Key facts
- Humanity Protocol lost $36 million in an exploit linked to a compromised employee laptop.
- Production keys, including admin hot wallet and multisig owner keys, were inadvertently backed up on the laptop.
- The exploit is suspected to involve North Korea-linked threat actors.
- The attack vector involved a phishing email delivering malware disguised as a Bithumb update.
- Humanity Protocol's founder stated operational security is as critical as smart contract security.
Humanity Protocol is enhancing its operational security measures following a $36 million exploit that occurred in June. The breach was traced to a compromised employee laptop containing inadvertently backed-up production keys, including admin hot wallet and multisig owner keys. Terence Kwok, founder of the decentralized identity company, stated that this incident underscores the critical importance of operational security, which is as vital as smart contract security.

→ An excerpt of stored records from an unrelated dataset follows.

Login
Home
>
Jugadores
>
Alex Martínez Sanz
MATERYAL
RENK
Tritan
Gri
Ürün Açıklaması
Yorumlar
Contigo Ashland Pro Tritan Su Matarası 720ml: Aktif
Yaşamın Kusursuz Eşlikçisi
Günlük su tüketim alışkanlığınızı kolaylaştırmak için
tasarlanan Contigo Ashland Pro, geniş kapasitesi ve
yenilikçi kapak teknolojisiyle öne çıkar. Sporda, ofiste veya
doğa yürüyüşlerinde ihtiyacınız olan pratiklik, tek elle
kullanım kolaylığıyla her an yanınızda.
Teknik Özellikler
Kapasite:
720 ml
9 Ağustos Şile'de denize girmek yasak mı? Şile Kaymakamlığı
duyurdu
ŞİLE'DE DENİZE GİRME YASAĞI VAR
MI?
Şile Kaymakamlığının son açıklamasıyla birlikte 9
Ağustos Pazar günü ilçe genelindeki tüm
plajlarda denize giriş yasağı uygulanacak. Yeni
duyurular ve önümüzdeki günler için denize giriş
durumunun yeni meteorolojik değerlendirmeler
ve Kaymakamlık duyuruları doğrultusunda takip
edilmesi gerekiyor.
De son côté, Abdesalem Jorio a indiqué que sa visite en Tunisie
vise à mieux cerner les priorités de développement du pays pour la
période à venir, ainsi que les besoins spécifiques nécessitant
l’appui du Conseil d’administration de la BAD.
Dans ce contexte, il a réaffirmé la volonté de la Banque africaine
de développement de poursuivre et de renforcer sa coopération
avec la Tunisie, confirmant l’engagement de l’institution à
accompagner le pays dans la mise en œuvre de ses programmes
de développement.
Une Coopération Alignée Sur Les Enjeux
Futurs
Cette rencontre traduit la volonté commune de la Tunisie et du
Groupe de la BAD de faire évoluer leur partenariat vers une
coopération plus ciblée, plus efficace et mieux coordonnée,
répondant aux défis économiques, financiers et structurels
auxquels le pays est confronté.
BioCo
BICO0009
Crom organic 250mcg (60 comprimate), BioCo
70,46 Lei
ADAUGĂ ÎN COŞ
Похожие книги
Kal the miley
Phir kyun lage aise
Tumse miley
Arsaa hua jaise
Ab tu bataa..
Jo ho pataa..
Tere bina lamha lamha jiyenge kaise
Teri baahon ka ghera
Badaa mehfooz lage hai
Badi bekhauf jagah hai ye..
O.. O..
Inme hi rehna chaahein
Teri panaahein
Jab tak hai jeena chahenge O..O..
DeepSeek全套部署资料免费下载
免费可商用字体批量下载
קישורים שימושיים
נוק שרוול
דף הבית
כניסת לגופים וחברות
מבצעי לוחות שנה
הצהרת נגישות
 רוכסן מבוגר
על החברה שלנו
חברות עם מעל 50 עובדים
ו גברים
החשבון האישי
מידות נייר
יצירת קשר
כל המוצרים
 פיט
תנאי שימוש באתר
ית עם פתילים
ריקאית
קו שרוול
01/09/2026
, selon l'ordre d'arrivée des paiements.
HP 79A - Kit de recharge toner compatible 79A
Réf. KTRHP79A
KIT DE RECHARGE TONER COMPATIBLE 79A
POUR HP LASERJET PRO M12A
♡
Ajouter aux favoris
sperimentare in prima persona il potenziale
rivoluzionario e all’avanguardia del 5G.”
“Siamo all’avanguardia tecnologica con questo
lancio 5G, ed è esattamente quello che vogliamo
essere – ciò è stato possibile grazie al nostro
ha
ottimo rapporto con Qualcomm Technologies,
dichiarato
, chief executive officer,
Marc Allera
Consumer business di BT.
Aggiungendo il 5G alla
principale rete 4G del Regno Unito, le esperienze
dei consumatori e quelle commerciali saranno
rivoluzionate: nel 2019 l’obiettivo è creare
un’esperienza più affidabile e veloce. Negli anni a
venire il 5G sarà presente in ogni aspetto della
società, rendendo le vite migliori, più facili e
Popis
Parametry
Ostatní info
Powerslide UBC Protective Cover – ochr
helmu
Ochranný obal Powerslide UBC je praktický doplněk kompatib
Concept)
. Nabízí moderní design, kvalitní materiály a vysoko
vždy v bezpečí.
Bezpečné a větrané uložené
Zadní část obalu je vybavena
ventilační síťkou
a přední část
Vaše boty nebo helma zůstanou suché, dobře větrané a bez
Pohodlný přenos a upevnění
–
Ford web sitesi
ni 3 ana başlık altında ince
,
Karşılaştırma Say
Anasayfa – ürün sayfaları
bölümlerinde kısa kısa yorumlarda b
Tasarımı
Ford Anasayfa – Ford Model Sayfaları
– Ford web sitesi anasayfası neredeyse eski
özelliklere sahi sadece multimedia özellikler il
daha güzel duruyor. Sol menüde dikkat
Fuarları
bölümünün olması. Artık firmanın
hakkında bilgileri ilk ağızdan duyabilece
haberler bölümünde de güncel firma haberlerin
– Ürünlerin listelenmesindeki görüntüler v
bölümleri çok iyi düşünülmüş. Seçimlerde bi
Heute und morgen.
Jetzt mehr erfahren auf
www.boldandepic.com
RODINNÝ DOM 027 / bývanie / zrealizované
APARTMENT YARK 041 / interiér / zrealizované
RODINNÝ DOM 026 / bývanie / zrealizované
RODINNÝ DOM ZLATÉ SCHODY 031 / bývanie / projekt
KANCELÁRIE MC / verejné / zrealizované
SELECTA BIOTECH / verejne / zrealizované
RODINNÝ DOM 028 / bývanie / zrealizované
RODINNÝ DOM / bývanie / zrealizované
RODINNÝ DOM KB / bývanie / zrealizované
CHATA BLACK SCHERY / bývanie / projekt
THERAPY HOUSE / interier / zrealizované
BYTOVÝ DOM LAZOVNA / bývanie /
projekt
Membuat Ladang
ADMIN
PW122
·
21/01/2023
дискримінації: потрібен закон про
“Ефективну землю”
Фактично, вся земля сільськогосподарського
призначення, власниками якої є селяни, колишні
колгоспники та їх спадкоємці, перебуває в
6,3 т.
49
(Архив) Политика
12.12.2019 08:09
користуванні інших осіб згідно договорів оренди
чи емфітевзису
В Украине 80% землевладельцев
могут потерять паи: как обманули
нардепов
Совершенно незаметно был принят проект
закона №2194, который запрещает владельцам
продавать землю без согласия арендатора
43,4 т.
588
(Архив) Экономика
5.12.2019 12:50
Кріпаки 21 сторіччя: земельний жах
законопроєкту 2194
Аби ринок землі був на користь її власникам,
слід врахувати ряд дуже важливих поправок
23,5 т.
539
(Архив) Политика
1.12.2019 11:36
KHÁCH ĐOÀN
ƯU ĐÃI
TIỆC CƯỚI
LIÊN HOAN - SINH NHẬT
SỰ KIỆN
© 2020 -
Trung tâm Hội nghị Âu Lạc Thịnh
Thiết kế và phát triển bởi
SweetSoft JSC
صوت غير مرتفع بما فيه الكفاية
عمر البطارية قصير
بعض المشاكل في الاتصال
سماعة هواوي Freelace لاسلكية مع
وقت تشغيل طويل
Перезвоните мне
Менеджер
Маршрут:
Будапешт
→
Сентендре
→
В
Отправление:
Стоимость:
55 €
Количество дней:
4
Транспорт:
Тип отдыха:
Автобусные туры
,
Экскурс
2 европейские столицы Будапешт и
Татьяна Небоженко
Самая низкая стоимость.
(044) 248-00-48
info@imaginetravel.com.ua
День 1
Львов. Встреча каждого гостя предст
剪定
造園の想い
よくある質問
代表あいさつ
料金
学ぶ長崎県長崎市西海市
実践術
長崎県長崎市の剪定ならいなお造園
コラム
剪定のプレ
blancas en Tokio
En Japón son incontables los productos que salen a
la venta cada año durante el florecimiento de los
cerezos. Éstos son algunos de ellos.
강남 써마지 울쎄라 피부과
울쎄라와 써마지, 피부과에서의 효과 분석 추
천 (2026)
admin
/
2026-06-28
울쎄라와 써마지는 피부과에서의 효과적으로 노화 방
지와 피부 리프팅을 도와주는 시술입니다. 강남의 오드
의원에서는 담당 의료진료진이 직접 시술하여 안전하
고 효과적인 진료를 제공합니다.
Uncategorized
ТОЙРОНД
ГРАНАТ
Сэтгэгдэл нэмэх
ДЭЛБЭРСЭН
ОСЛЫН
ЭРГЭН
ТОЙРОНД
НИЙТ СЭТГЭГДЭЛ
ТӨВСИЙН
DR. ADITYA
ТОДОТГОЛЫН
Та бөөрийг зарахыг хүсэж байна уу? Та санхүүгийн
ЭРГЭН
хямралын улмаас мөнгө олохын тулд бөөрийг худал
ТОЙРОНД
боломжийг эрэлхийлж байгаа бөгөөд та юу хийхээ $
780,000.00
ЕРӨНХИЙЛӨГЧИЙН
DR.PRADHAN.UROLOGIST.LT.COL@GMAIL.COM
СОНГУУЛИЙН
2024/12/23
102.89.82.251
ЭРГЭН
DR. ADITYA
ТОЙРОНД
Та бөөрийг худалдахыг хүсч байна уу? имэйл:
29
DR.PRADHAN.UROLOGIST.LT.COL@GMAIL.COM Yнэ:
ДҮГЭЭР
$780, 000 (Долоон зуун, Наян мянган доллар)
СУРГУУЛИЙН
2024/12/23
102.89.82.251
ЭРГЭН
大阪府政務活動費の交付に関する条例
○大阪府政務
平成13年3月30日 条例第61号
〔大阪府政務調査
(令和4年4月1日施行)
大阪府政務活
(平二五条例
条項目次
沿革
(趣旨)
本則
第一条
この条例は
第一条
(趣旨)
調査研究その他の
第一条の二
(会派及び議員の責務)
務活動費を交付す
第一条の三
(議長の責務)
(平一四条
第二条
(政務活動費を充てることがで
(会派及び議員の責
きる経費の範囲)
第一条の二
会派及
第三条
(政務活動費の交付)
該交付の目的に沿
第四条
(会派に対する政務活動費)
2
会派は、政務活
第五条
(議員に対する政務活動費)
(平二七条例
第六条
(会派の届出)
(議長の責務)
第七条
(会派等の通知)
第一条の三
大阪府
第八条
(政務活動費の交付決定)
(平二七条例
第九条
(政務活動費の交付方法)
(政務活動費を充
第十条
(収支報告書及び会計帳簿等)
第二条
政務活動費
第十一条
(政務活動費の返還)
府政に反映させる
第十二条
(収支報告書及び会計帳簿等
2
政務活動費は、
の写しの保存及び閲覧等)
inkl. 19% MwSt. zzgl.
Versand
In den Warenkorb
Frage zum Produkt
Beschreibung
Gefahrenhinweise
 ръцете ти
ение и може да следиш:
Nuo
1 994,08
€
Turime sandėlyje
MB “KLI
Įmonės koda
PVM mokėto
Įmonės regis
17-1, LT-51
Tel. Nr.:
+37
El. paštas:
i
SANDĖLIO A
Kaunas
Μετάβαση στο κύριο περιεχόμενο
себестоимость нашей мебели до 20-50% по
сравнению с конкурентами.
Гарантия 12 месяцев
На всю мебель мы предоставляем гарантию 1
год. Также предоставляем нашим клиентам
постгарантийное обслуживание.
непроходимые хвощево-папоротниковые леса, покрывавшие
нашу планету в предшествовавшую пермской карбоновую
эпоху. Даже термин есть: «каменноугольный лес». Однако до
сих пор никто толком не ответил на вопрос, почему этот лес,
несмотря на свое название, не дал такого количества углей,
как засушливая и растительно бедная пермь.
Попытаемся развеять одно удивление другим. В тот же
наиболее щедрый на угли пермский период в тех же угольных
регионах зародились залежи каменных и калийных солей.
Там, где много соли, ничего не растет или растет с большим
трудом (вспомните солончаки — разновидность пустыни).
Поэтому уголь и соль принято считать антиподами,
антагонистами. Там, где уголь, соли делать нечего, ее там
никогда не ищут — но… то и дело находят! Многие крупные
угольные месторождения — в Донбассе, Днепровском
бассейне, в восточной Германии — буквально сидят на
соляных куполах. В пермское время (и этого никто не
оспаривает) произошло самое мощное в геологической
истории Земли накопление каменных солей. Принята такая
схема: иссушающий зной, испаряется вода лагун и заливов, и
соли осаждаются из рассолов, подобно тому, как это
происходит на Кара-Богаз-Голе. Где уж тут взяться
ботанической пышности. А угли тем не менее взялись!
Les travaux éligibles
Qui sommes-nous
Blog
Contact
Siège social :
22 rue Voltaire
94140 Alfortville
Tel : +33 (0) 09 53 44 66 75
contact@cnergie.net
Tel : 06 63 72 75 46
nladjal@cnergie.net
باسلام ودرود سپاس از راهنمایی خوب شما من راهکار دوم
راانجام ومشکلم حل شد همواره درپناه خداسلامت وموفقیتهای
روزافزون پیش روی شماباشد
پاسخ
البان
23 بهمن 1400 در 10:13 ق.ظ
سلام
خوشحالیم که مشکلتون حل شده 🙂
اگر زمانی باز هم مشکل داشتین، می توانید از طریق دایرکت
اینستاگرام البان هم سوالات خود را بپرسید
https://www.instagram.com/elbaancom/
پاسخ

The exploit highlights a growing trend where malicious actors are shifting their focus from exploiting smart contract code to targeting human behavior and operational vulnerabilities. Blockchain security firm Quantstamp identified the attack vector as a phishing email that delivered malware disguised as a token lockup schedule update from South Korean exchange Bithumb. This malware granted attackers remote access to the employee's machine.
North Korea-linked threat actors are suspected to be behind the attack. These groups have been linked to a significant portion of cryptocurrency theft, including at least $578 million in April alone. While overall crypto losses from hacks have decreased year-on-year in the first half of 2026, security firms caution that this is partly due to a large Bybit hack in early 2025 and that state-sponsored actors continue to pose a substantial threat to the industry. The Drift Protocol and KelpDAO exploits in the second quarter of 2026 were also widely attributed to these actors.